◆ **PROVIDED PASSAGE**:
----
Subject: Re: Specific example of make test failure returning $? of 0
On Tuesday 10 January 2006 11:45 pm, Michael Cummings wrote:
> Hey there again,

Hi Michael -

>
>       Hope you don't mind, but I'm going (to attempt) to reply to the second
> message in this thread. A few things that are going on that might be
> interfering with how your tests are being run...
>
>       (Don't quote me specifically on this, I'm not a portage internals
> person - or even happy when I have to look at the python that is
> portage...) When you are running the tests via portage, your working in
> a different environment than when your testing via the command line.
----
◆ **DATA UNDER STUDY**:
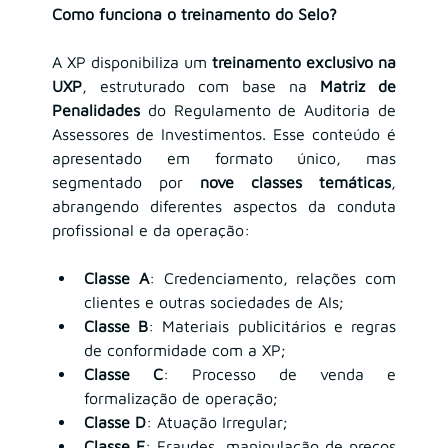
Como funciona o treinamento do Selo?
A XP disponibiliza um 
treinamento exclusivo na 
UXP
, estruturado com base na 
Matriz de 
Penalidades
 do Regulamento de Auditoria de 
Assessores de Investimentos. Esse conteúdo é 
apresentado em formato único, mas 
segmentado por 
nove classes temáticas
, 
abrangendo diferentes aspectos da conduta 
profissional e da operação:
Classe A
: Credenciamento, relações com 
clientes e outras sociedades de AIs;
Classe B
: Materiais publicitários e regras 
de conformidade com a XP;
Classe C
: Processo de venda e 
formalização de operação;
Classe D
: Atuação Irregular;
Classe E
: Fraudes, manipulação de preços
----
◆ **APPLY WHAT YOU READ**:
1) Quote the email word for word, starting at "Subject: Re: Specific" and ending at "are being run...".
2) List every distinct word in the email that ends in the letters "ing", giving each word only once, in the order of its first appearance.

◆ **ANSWER LIST**:
1)
Subject: Re: Specific example of make test failure returning $? of 0
On Tuesday 10 January 2006 11:45 pm, Michael Cummings wrote:
> Hey there again,

Hi Michael -

>
>       Hope you don't mind, but I'm going (to attempt) to reply to the second
> message in this thread. A few things that are going on that might be
> interfering with how your tests are being run...

2) returning, going, interfering, being, running, working, testing